TIME magazine featured Professor of Economics Stephen Wu's research on the relationship between police force leadership and fatal shootings in an article titled ‘Leadership Matters.’ Researcher Says Rate of Fatal Police Shootings Is Lower in Cities with Black Police Chiefs. Among Wu’s significant findings published in the June 26 article are these:
- The per capita rate of fatal shootings by officers is approximately 65% lower in African-American-led police forces than for White-led police forces in the 60 largest cities in the United States. For a city of 1 million people, this would roughly translate to the equivalent of the difference between having 21 deadly shootings in a five-year period vs. 35 shootings in that same period.
- The rate for Hispanic-led police forces is also lower than for White-led police forces.
- For the 20 cities with the highest rates of fatal police shootings, 15 have police departments led by Whites, while for the 20 cities with the lowest rates, 13 have police departments led by Blacks.
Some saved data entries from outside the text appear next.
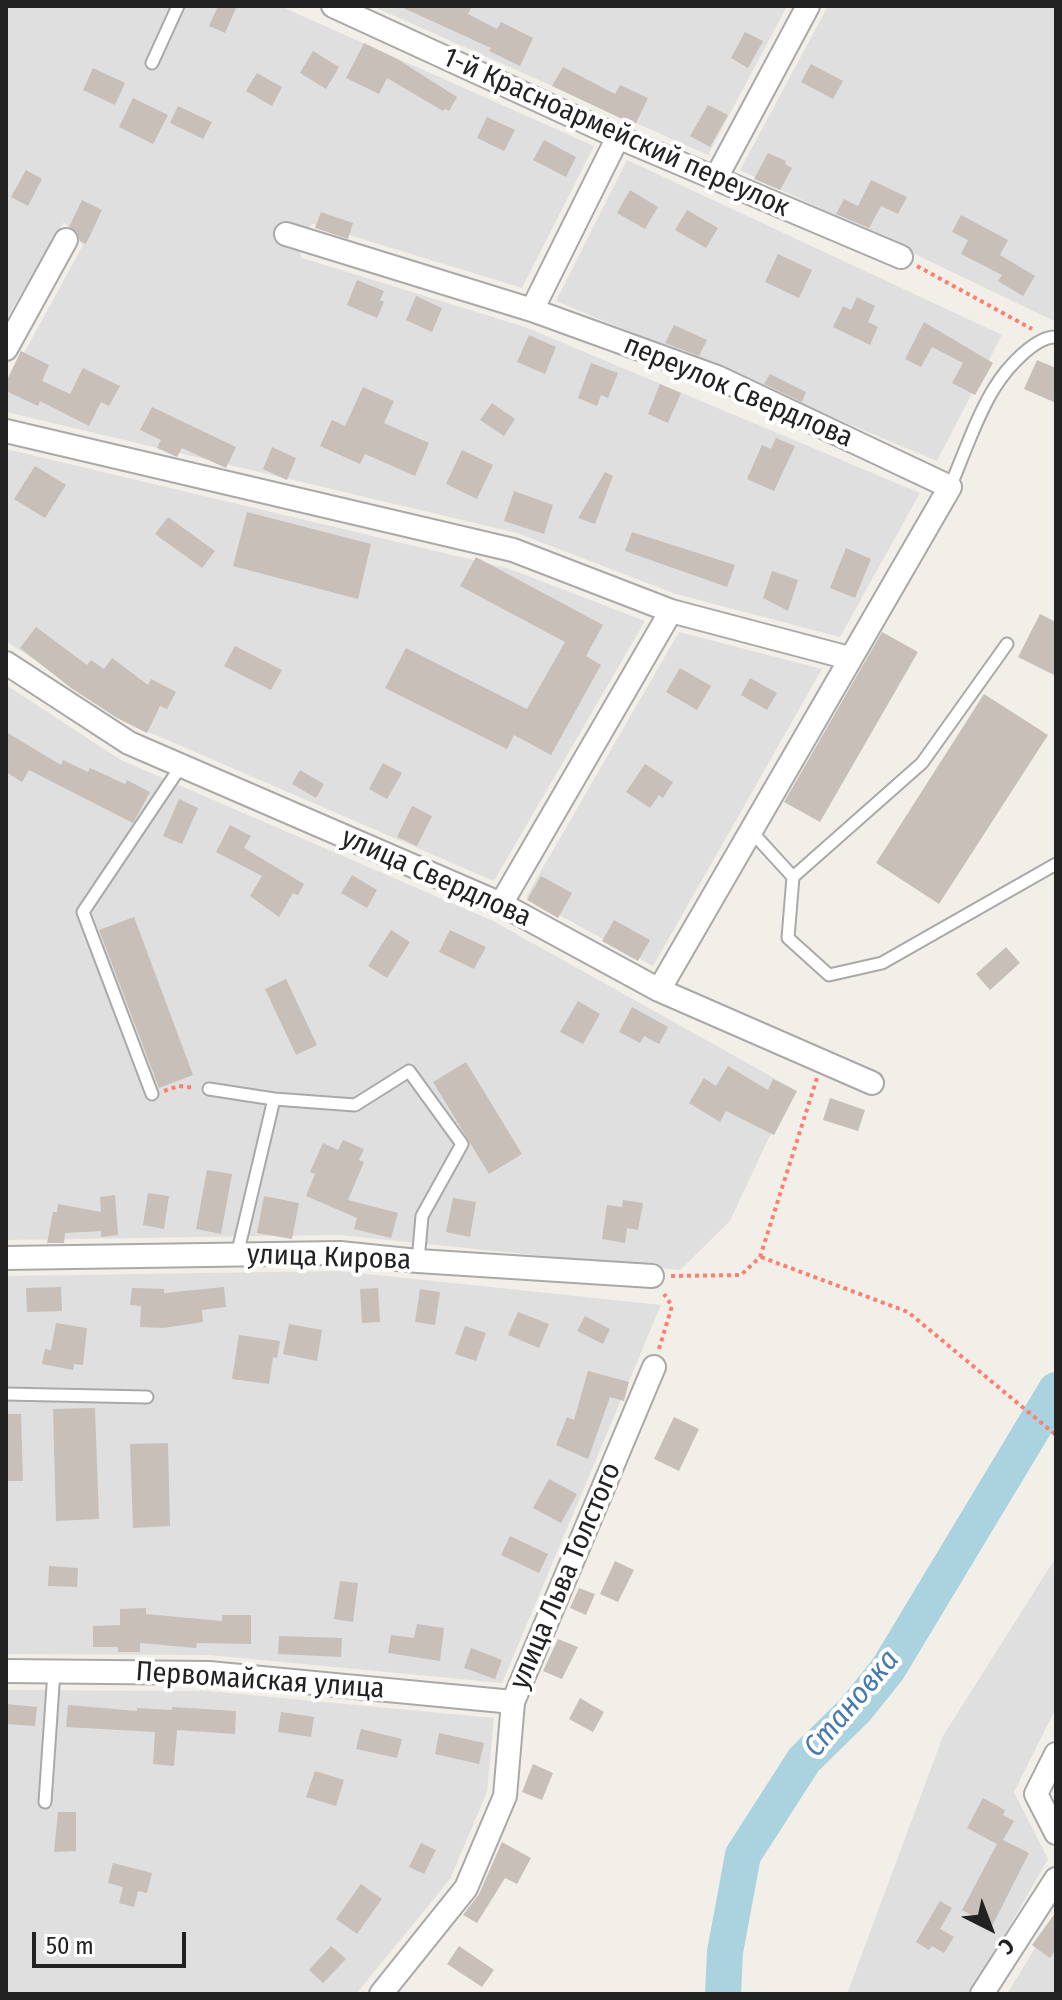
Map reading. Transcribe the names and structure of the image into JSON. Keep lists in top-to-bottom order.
{
  "streets": {
    "street": [
      "1-й Красноармейский переулок",
      "переулок Свердлова",
      "улица Свердлова",
      "улица Кирова",
      "улица Льва Толстого",
      "Первомайская улица"
    ]
  },
  "crossings": [
    ["улица Льва Толстого", "Первомайская улица"]
  ],
  "water": ["Становка"],
  "scale_bar": "50 m",
  "north": "bottom right"
}
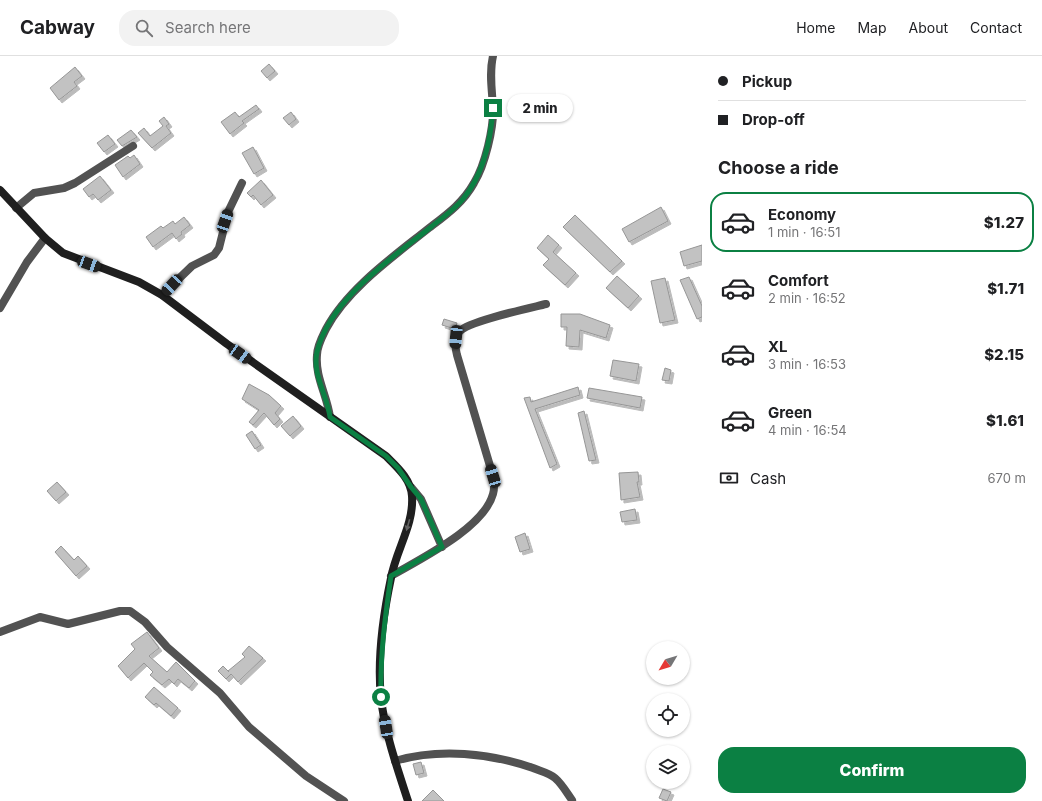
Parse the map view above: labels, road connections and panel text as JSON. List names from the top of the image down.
{
  "north": "bottom left",
  "page": {
    "header": "Cabway",
    "search": "Search here",
    "nav": [
      "Home",
      "Map",
      "About",
      "Contact"
    ],
    "banner": ["Pickup", "Drop-off"],
    "bubble": "2 min",
    "heading": "Choose a ride",
    "list": [
      {
        "name": "Economy",
        "note": "1 min · 16:51",
        "value": "$1.27"
      },
      {
        "name": "Comfort",
        "note": "2 min · 16:52",
        "value": "$1.71"
      },
      {
        "name": "XL",
        "note": "3 min · 16:53",
        "value": "$2.15"
      },
      {
        "name": "Green",
        "note": "4 min · 16:54",
        "value": "$1.61"
      }
    ],
    "pay": ["Cash", "670 m"],
    "buttons": "Confirm"
  }
}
“A lot of people will talk about training and the racial makeup of officers,” Wu explains in the article. “It’s not just about the overall police force. Leadership matters.”
According to the article, Wu’s research does not include data on police killings that weren’t gun deaths, but it suggests diversifying the highest levels of leadership may be a logical way forward in at least reducing fatal police shootings.
In his research, Wu found that these differences in rates of deadly shootings continue to hold after accounting for difference in crime rates across cities. Although racial makeup of a police department is also a significant predictor of shootings (departments with more Black officers have fewer deadly shootings), the impact of high-level leadership remains even after accounting for the differences in the overall diversity of a city’s police force.
Wu used several sources of data for his analysis. To determine rates of fatal shootings in different cities between January 1, 2015, and June 1, 2020, he used the Washington Post’s Fatal Force Database, considered one of the most comprehensive databases of lethal shootings by law enforcement officers. He also used United States Census Bureau data and the Federal Bureau of Investigation’s 2017 Uniform Crime Report, among other sources.
Wu's research was also included in a Wall Street Journal article titled In Diverse North Charleston, Where Most Police Officers are White, A Black Chief Tries to Bridge the Divide, and in The Hill and The Daily Mail (UK).